Russian connection in murder of Chechen businessman
by Aliye Çetinkaya
ISTANBULOct 16, 2014 - 12:00 am GMT+3
by Aliye Çetinkaya
Oct 16, 2014 12:00 am
Prime suspect in 2013 murder of a prominent Chechen businessman and activist in Ankara told police he was hired by a Russian national to carry out the killing
Murat Aluç, main suspect in the killing of Medet Ünlü in the Turkish capital of Ankara, told police in his first interrogation since his capture that he was paid to carry out a hit on Ünlü by Rizvan Ezbulatov, a Russian national.
He said he made a deal with Ezbulatov, who was a frequent visitor to Turkey, to kill Ünlü for $40.000 and TL 20.000. Turkish prosecutors issued an international arrest warrant for the detention of Ezbulatov who reportedly hides out in Ukraine.
Aluç and five others were captured by police in the northwestern Turkish province of Kocaeli earlier this week after he eluded capture for about one year. A Turkish court ordered his arrest along with three other suspects.
In a nine-hour interrogation, Aluç was asked whether he had connection to Russian intelligence services. Aluç said he committed the murder for money. "(Those hiring me) said that Ünlü embezzled money from Chechens and wanted him dead. I met with Rizvan Ezbulatov and together, we planned the murder. They paid me $40.000 and TL 20.000 up front and would pay me as much after the killing," Aluç told police and prosecutors. He added that he was planning to flee abroad when the police captured him.
Ünlü's family had claimed that Ezbulatov masterminded the plot to kill the Chechen activist. Prosecutors had already issued a red notice for Ezbulatov.
Turkish media reported that Ünlü was target of a pro-Russian Chechen faction because of his reported aid to Chechen groups opposing the Ramzan Kadyrov regime of Chechnya. The media reports also claim Ezbulatov and Aluç, posing as businessmen, met Ünlü before his murder and persuaded him to a joint investment. Reports say Ezbulatov, by establishing business relations with Ünlü, was planning to get closer to other Chechen activists in order to assassinate them.
Murat Aluç, 47, and Ömer Peltek, 24, who was accused of helping Aluç in the murder, were captured after eight months of surveillance.
Both suspects had frequently changed their hideouts during the police pursuit. Raiding the houses and workplaces of people helping the suspects to hide, police found guns, jammers, passports and documents "in a Cyrillic language."
Aluç, known also as "Dayı (Uncle) Murat," is an ex-convict who served time on organized crime charges.

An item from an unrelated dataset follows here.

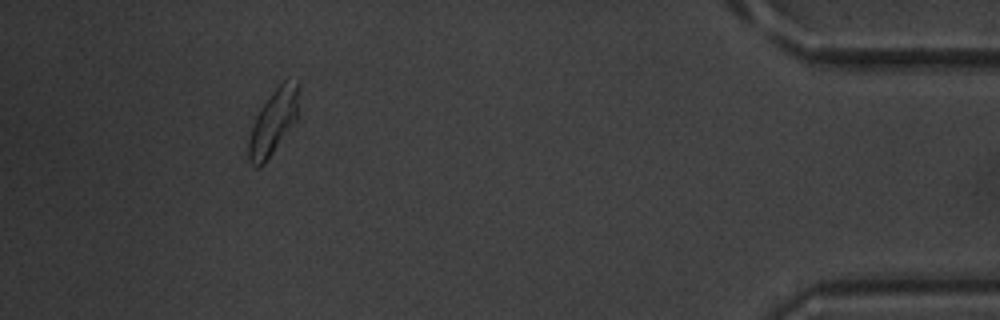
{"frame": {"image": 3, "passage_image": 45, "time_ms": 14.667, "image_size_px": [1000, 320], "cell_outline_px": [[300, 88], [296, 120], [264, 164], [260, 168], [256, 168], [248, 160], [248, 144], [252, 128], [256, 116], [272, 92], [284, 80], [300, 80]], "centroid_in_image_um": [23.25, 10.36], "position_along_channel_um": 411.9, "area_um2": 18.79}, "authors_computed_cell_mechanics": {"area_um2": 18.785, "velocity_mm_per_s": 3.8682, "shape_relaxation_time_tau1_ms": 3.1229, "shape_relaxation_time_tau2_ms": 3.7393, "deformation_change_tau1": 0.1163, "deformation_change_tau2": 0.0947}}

Medet Ünlü was killed in his office in Ankara on May 23, 2013, by suspects who shot him in the neck. An ethnic Chechen born in Turkey, he was honorary consul for the unrecognized Chechen Republic of Ichkeria in Turkey that opposes the current administration in Chechnya and advocates a new independent state. Members of the dissident Chechen community in Turkey had protested Russia over the killing, claiming Russia was beyond the killing.
Six Chechen dissidents were killed in Turkey between 2008 and 2011 in murders blamed on Russian intelligence. The first in the wave of murders targeting Chechens residing in Istanbul was in 2008 in the city's Başakşehir district. Gazhi Edilsultanov, who worked for a charity to help poor Chechens in Turkey, was shot dead. This was followed by the murder of Islam Canibekov, another Chechen living in Istanbul with his family. A more high-profile murder occurred in 2009. Ali Osaev, a prominent Chechen activist for the Caucasus Emirate, a militant group designated as a terrorist organization by Russia, was killed that year. Bergkhazh Musaev replaced him as representative of the militant group in Turkey, but Musaev and his friends Rustem Altemirov and Zavrbek Amirev were killed in broad daylight in 2011 in Istanbul.
Temur Makhauri, a Georgian national, is the sole suspect in the murders of Musaev, Altemirov, Amirev and Osaev. He remains in detention in Turkey as his trial continues.